LaLiga będzie miała problem. Na plakatach, promujących najważniejsze wydarzenie w Hiszpanii zawsze widnieli Messi i Ronaldo. Kim zastąpić CR 7, skoro Neymar i Kylian Mbappe Lottin zostają w Paryżu? Czy marka Roberta Lewandowskiego sprostałaby zadaniu? Ligę oraz sam Real Madryt czeka latem piekielnie trudne zadanie.
Podatki
Dlaczego wielcy piłkarze odchodzą z Hiszpanii? Cześć z nich chce zarobić jeszcze większe pieniądze na innych kontynentach, przede wszystkim w Azji. Cristiano Ronaldo z kolei mówił o nowym wyzwaniu, jednak jednym z powodów są problemy z podatkami.

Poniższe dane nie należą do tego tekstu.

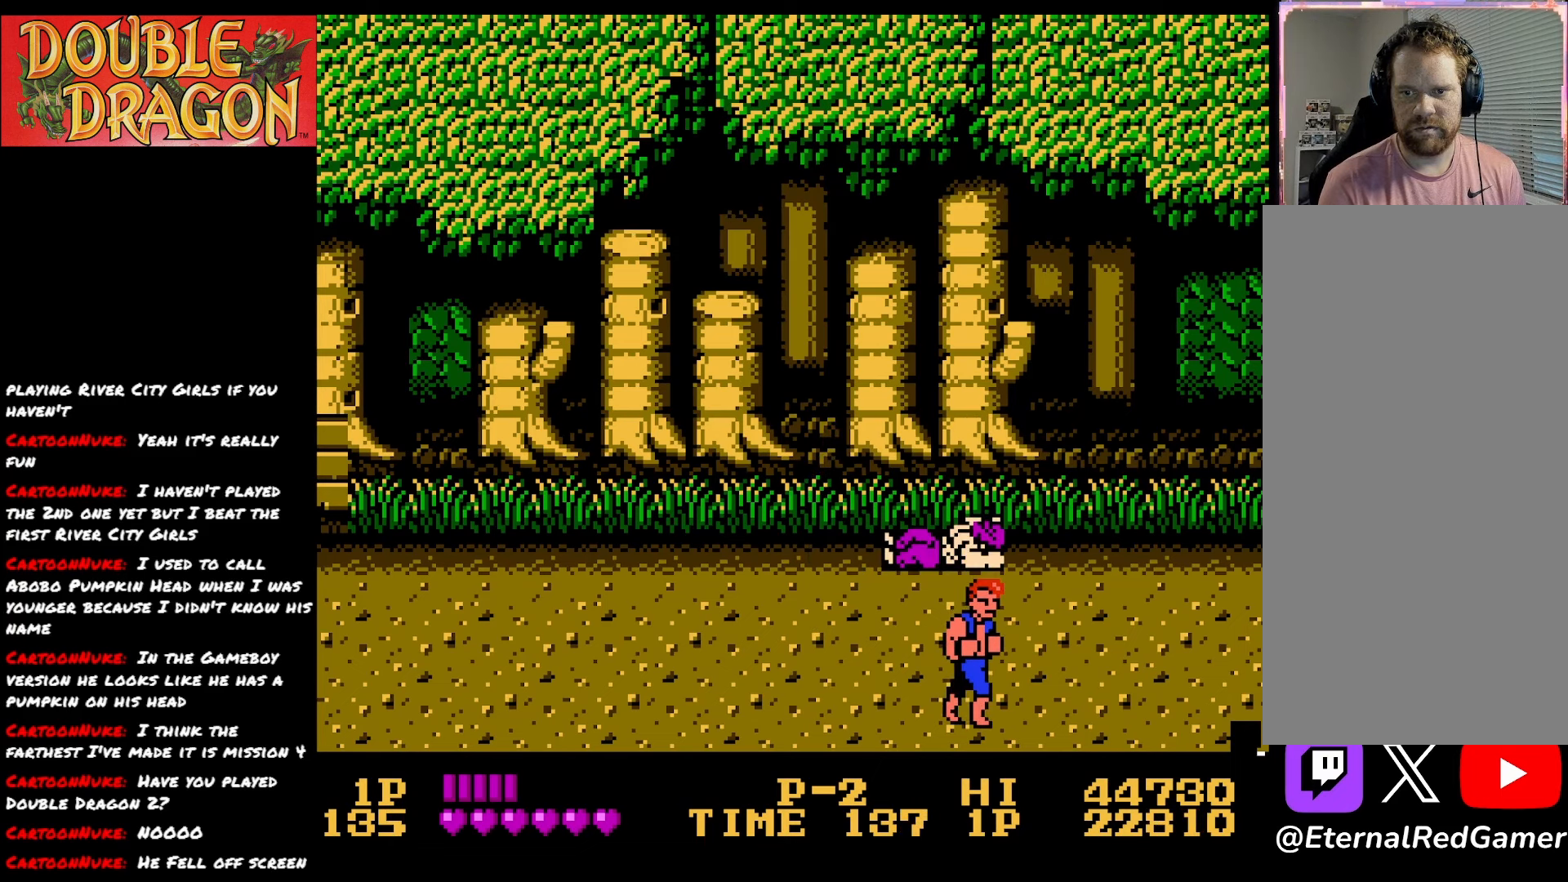
{"buttons": ["DPAD_UP"], "right_stick": "center", "events": [[50, "DPAD_UP", "down"]]}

Włoski urząd z pewnością będzie jego sprzymierzeńcem. Od 2017 roku prawo w Italii mówi, że osoba, która przebywa we Włoszech i nie mieszkała tam wcześniej przez co najmniej dziewięć lat, zapłaci maksymalnie 100 000 euro podatku dochodowego od całego przychodu. Chodzi głównie o nieruchomości czy wszystkie umowy sponsorskie. Taki przywilej dotyczy obcokrajowców przez 15 lat. Co najważniejsze, podatnika zwalnia się z płacenia podatków w kraju pochodzenia, a przed włoskim fiskusem nie musi ujawniać źródła dochodów.
Dla Cristiano Ronaldo to wręcz wymarzona sytuacja. Jego dochody z umów sponsorskich wynoszą rocznie między 45 mln a 50 mln euro. W Hiszpanii natomiast musiałby zapłacić 43 procent podatku. Łatwo obliczyć, że we Włoszech zaoszczędzi ponad 80 mln euro.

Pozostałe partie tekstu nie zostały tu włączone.